Sur les douze derniers mois, la température moyenne de la planète a enregistré une hausse de +1,5° par rapport à celle de l’ère préindustrielle, dépassant ainsi le fameux seuil fixé par l’Accord de Paris, les effets du dérèglement climatique se multiplient et s’amplifient, les pollutions de tous ordres fragilisent le vivant mais, globalement, rien ne change, “ business as usual” peuvent se féliciter les hommes d’affaires. Les scientifiques du GIEC obligent les politiques à faire de beaux discours mais les preuves d’amour pour notre Terre-Mère se font attendre. Par contre le Dieu du Marché est toujours aussi vénéré, nous sommes plongés dans une économie productiviste et consumériste, où le niveau de vie des populations des pays riches n’est pas négociable et où les nations les plus défavorisées aspirent à rejoindre un modèle de développement qui n’est ni soutenable écologiquement ni socialement acceptable avec des riches de plus en plus riches et des pauvres de plus en plus pauvres.
Rien ne change parce que les grands prêtres du Dieu du Marché sont aux commandes mais aussi parce que nous sommes tous prisonniers d’un système qui fait de nous nos propres bourreaux.

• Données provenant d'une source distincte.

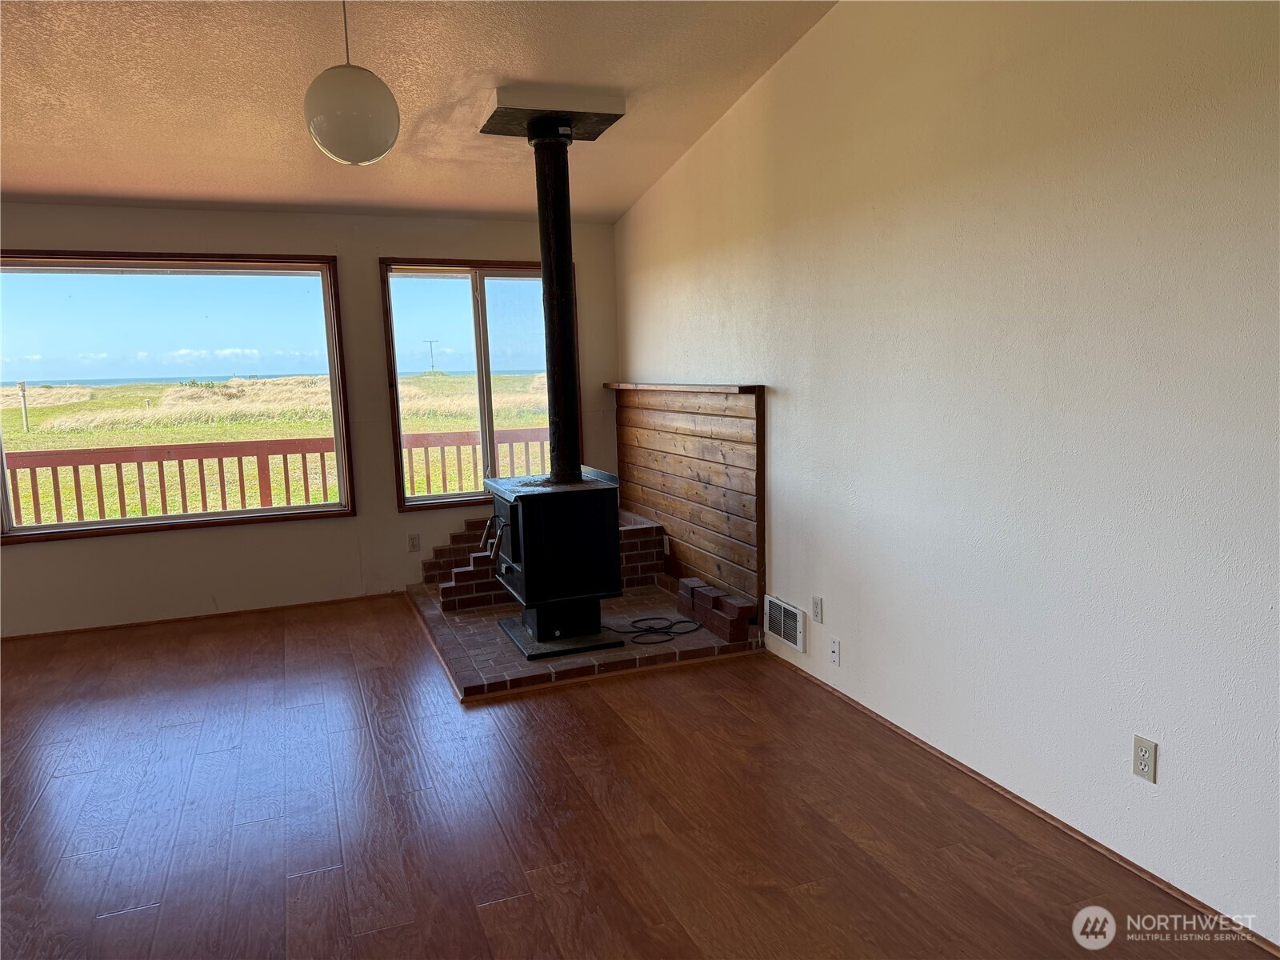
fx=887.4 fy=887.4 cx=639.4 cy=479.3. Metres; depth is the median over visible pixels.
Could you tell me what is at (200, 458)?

Je suis en train de lire “Le couperet”, roman de Donald Westlake, paru il y a une vingtaine d’années, qui raconte une histoire qui recèle en filigrane une critique acerbe du capitalisme dévoyé qui nous gouverne et peut nous transformer en monstre : un cadre de l’industrie papetière au chômage, s’affranchissant de toute morale, entreprend, pour augmenter ses chances de retrouver un poste, d’éliminer méthodiquement, un par un, tous les concurrents qui risquent de postuler sur l’emploi convoité. Il s’agit évidemment d’une fiction mais il ne fait aucun doute que la compétition et la concurrence voulues par le capitalisme libéral fragmentent les sociétés, isolent les individus, et leur font perdre le sens de l’intérêt collectif. Dans un environnement de plus en plus dégradé, de plus en plus hostile, les tensions s’exacerbent et au final ce sont les plus démunis, les plus fragiles, qui en pâtissent au premier chef. Les pauvres finissent par s’entretuer sous le regard des riches. Les exemples sont légion. Ce qui se passe actuellement à Mayotte illustre cette dérive mortifère et préfigure ce qui pourrait advenir à une échelle beaucoup plus vaste : ce territoire sombre dans le chaos car des populations pauvres - voire extrêmement pauvres pour les comoriens- sont en concurrence et luttent pour satisfaire des besoins essentiels et notamment pour avoir accès à l’eau, un bien devenu rare. Le détricotage annoncé de la loi SRU va d’ailleurs accélérer la ségrégation sociale, le vivre ensemble ne fait pas partie du projet macronien, bien au contraire.
Et, le malheur du monde est simplement dû à la fatalité.
Les grandes firmes capitalistes disposent d’un terrain de jeu et de règles qui leur permettent de vaquer à leurs affaires l’esprit tranquille. En économie libérale, la responsabilité des acteurs se dilue et se perd dans l’écheveau d’un commerce mondialisé. Les considérations morales ou tout simplement civiques n’ont aucune prise car il est toujours possible de se défausser, de s’abriter derrière la concurrence, derrière les autres, derrière le marché.
Pour quelles raisons la société canadienne Vermilion ne forerait-elle pas de nouveaux puits d’exploitation pétrolière en forêt de La Teste-de-Buch puisqu’ « extraire du pétrole en France a un coût environnemental moindre que de le faire venir de l’étranger. »?
Pourquoi développer en France une agriculture respectueuse de l’environnement si le marché européen ou mondial met sur nos tables une alimentation moins chère avec des normes de production, sanitaires et environnementales, moins drastiques ?
Nos politiques libéraux invoquent avec hypocrisie et cynisme des lois économiques dont ils ne peuvent s’affranchir mais qu’ils ont mis en place et qu’ils contribuent sans arrêt à renforcer. Ce sont des malfaisants qui avancent masqués et protégés et qui nous entraînent chaque jour un peu plus dans la fosse où ils pourront contempler, sur une planète dévastée, du haut de leurs bunkers sécurisés, le spectacle d’une plèbe luttant pour sa survie.
il serait plus que temps de mettre hors-jeu ces irresponsables.